No se trata de invocar la actualización de la Campana de Huesca, pero tampoco de creer que una asamblea de presidentes, de condes del siglo XXI, puede suponer solución alguna para los asuntos de una España cada día más endeudada, más desigual, más desunida y, sobre todo, más cretina, hasta el empacho ya insoportable a que nos tienen sometidos los nacionalistas. Recordemos que en la Campana de Huesca se relata la decisión del rey aragonés Ramiro II (antes de incorporar los condados catalanes al reino a través de una alianza matrimonial, y no al revés, como cuentan hoy en una más de sus ineptas mentiras los separatistas catalanes) de reunir a todos sus nobles, especialmente levantiscos en aquellos días, y cortarles la cabeza bajo la especie de que iba a enseñarles una campana tan grande que se escucharía en todo el reino. Parece, sin duda, un método demasiado contundente de apaciguar a los señores, y además no creo tampoco que la solución de España fuera, llana y simplemente, la desaparición de las Comunidades autónomas. Con que desaparecieran sólo dos, problema resuelto.

Ellos, sin embargo, nacionalistas vascos y catalanes, lo que piden, cada día con menos rubor, es que desaparezcamos todos los demás. Lo que no toleran es la igualdad que la Constitución estableció en la práctica, pues, aunque por caminos distintos, la meta en teoría era la misma: todas las comunidades tendrían similares competencias, lo que articularía un Estado federal de hecho. Ya sabemos que no es así, que vascos y navarros gozan de privilegios fiscales intolerables y medievales (el último: los intereses de las compensaciones por las cláusulas suelo, aquí serán objeto de declaración a Hacienda y pago, y allí, gratis); y que los catalanes tienen policía propia, televisiones, embajadas, y han construido, con la complicidad del Estado y del Tribunal Constitucional, sobre todo en las leyes lingüísticas, un sistema de competencias diferenciado que, además, les pagamos entre todos.
· · ·
*OBJETIVO DEL EJERCICIO:* Reproduce del texto, literalmente, el pasaje que empieza en "Ellos, sin embargo, nacionalistas" y termina en "pagamos entre todos.". Básate únicamente en el texto.

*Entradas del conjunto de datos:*
· · ·
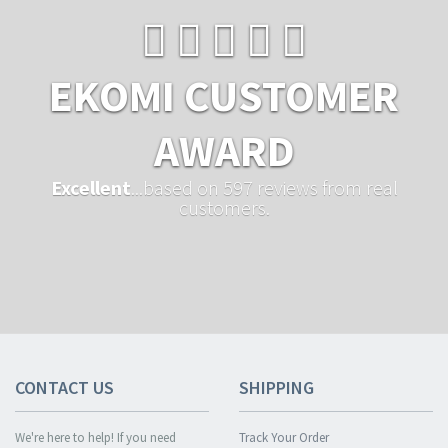
EKOMI CUSTOMER
AWARD
Excellent
...based on 597 reviews from real
customers.
CONTACT US
SHIPPING
We're here to help! If you need
Track Your Order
· · ·
*RESULTADO DEL EJERCICIO:*
Ellos, sin embargo, nacionalistas vascos y catalanes, lo que piden, cada día con menos rubor, es que desaparezcamos todos los demás. Lo que no toleran es la igualdad que la Constitución estableció en la práctica, pues, aunque por caminos distintos, la meta en teoría era la misma: todas las comunidades tendrían similares competencias, lo que articularía un Estado federal de hecho. Ya sabemos que no es así, que vascos y navarros gozan de privilegios fiscales intolerables y medievales (el último: los intereses de las compensaciones por las cláusulas suelo, aquí serán objeto de declaración a Hacienda y pago, y allí, gratis); y que los catalanes tienen policía propia, televisiones, embajadas, y han construido, con la complicidad del Estado y del Tribunal Constitucional, sobre todo en las leyes lingüísticas, un sistema de competencias diferenciado que, además, les pagamos entre todos.